=== Begin Enclosure ===

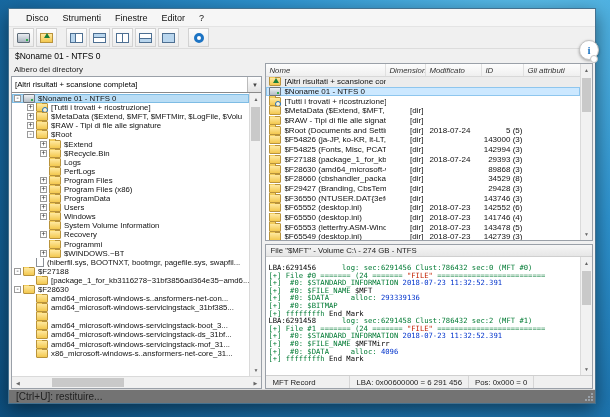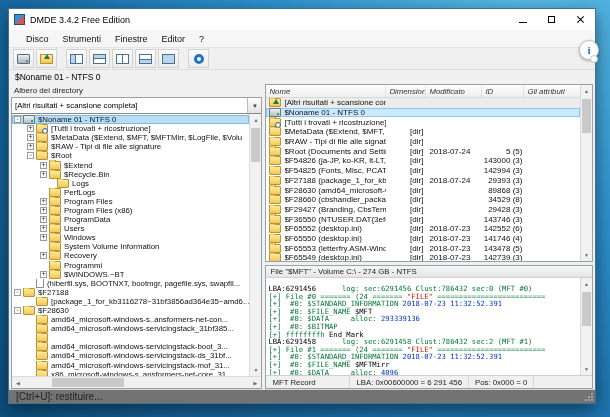--- a/index.html
+++ b/index.html
@@ -135,21 +135,6 @@
 
 <div class="window">
 
-  <div class="titlebar">
-    <span class="app-icon"></span>
-    <span class="title-text">DMDE 3.4.2 Free Edition</span>
-    <div class="win-btns" style="display:flex;">
-        <div class="win-btn">
-          <span class="ic-min"></span>
-        </div>
-        <div class="win-btn">
-          <span class="ic-max"></span>
-        </div>
-        <div class="win-btn">
-          <span class="ic-close"></span>
-        </div>
-      </div>
-  </div>
 
   <div class="menubar">
       <div class="menu-item">Disco</div>

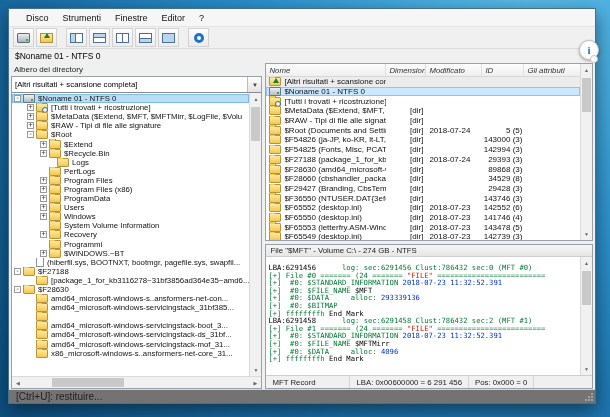--- a/index.html
+++ b/index.html
@@ -223,7 +223,7 @@
                 <span class="fi i-folder"></span>
                 <span class="tlabel">$Recycle.Bin</span>
               </div>
-              <div class="trow" style="padding-left: 36px;">
+              <div class="trow" style="padding-left: 28px;">
                 <span class="exp hidden"></span>
                 <span class="fi i-folder"></span>
                 <span class="tlabel">Logs</span>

=== End Enclosure ===

_YOUR OBJECTIVE:_ Output the records above in their entirety and exactly, leaving out all images.

_FINISHED TASK:_
--- a/index.html
+++ b/index.html
@@ -135,21 +135,6 @@
 
 <div class="window">
 
-  <div class="titlebar">
-    <span class="app-icon"></span>
-    <span class="title-text">DMDE 3.4.2 Free Edition</span>
-    <div class="win-btns" style="display:flex;">
-        <div class="win-btn">
-          <span class="ic-min"></span>
-        </div>
-        <div class="win-btn">
-          <span class="ic-max"></span>
-        </div>
-        <div class="win-btn">
-          <span class="ic-close"></span>
-        </div>
-      </div>
-  </div>
 
   <div class="menubar">
       <div class="menu-item">Disco</div>

--- a/index.html
+++ b/index.html
@@ -223,7 +223,7 @@
                 <span class="fi i-folder"></span>
                 <span class="tlabel">$Recycle.Bin</span>
               </div>
-              <div class="trow" style="padding-left: 36px;">
+              <div class="trow" style="padding-left: 28px;">
                 <span class="exp hidden"></span>
                 <span class="fi i-folder"></span>
                 <span class="tlabel">Logs</span>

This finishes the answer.